Aber Vorsicht! Sein Fuß verharrte in der Luft. Treppenstufen konnten übel knarren. Nah am Rand der Wand trat er auf die erste Stufe. Einen Teil seines Gewichts trug dabei das Treppengeländer. Mühsam arbeitete er sich voran. Erst im zerstörten Lichthof des Rathauses atmete er auf.
Mondschein fiel durch die dunklen Metallrippen, zwischen denen einst Glas gewesen war. Das war gut. Dann sah er trotz der Dunkelheit wenigstens etwas. Im Moment zum Beispiel den Galgen auf dem zentralen Platz. Christian schauderte und zog die Schultern hoch. Schnell wandte er sich ab und umrundete das Rathaus. An der Hinrichtungsstätte wollte er lieber nicht vorbeigehen. Außerdem war es ohnehin besser, nicht geradewegs zum Stadttor zu marschieren. Das war sicher bewacht. Er musste möglichst weit vom Tor entfernt einen Weg über die Mauer finden. Zuversichtlich schritt er voran.

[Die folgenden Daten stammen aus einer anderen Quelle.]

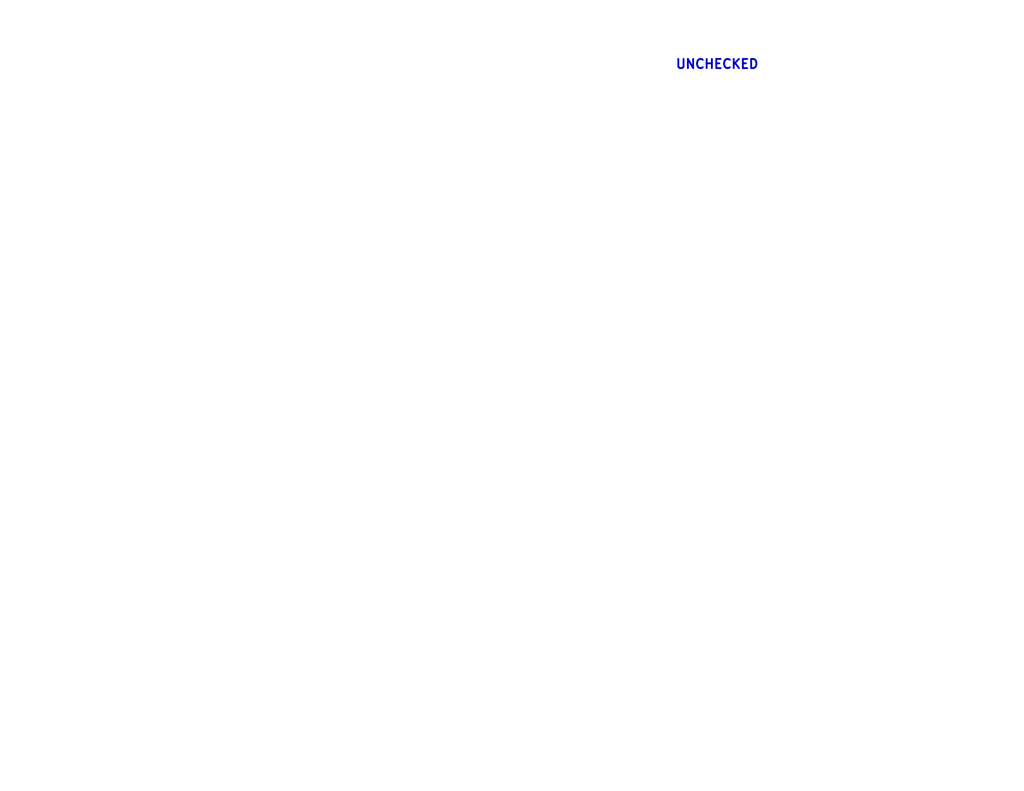
<source format=kicad_sch>
(kicad_sch (version 20230121) (generator eeschema)

  (uuid ce7bbb31-a5e5-4c61-a346-779950da8573)

  (paper "C")

  (title_block
    (title "SparkleSplashy")
    (date "2023-04-25")
    (rev "01")
    (company "Siavash Taher Parvar")
    (comment 1 "Siavash Taher Parvar")
    (comment 2 "Siavash Taher Parvar")
    (comment 3 "Siavash Taher Parvar")
    (comment 4 "_BOM_SpSp_V1.xlsx")
    (comment 5 "_ASM_SpSp_V1.html")
    (comment 6 "_GERBER_JLCPCB042023.zip")
    (comment 8 "No Variant")
    (comment 9 "N/A")
  )

  


  (text "UNCHECKED" (at 368.3 38.1 0)
    (effects (font (size 5 5) bold) (justify left bottom))
    (uuid 273c4c6d-1558-4c49-a580-be1af150933e)
  )
)

</source>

»He!«, hallte unvermittelt ein Ruf durch die Straße.
Christian erstarrte auf der Stelle. Das Herz schlug ihm bis zum Hals. Galt das ihm? Eine dunkle Gestalt löste sich aus einem der Hauseingänge und kam auf ihn zu. Christian machte auf dem Absatz kehrt und rannte los.
»Stehen bleiben!«, gellte es hinter ihm her.
Natürlich blieb er nicht stehen. Was für eine Strafe hatten sie hier wohl für einen Fluchtversuch? Wieder dachte er an den Galgen und rannte schneller. Hinter ihm schrillte eine Trillerpfeife. Christian hastete um die nächste Ecke. Den Verfolger musste er unbedingt abschütteln, bevor er zur Mauer konnte.
Überall um ihn herum begann es zu pfeifen. Ein richtiges Trillerpfeifenkonzert lärmte durch die Nacht. Schwer atmend blieb er stehen. Sie kesselten ihn ein. Das war auch nicht schwer. Jeder Flüchtling wollte zur Mauer, also bildeten sie einfach einen Ring und zogen ihn nach innen immer enger. Es war nur eine Frage der Zeit, bis man ihn sehen würde.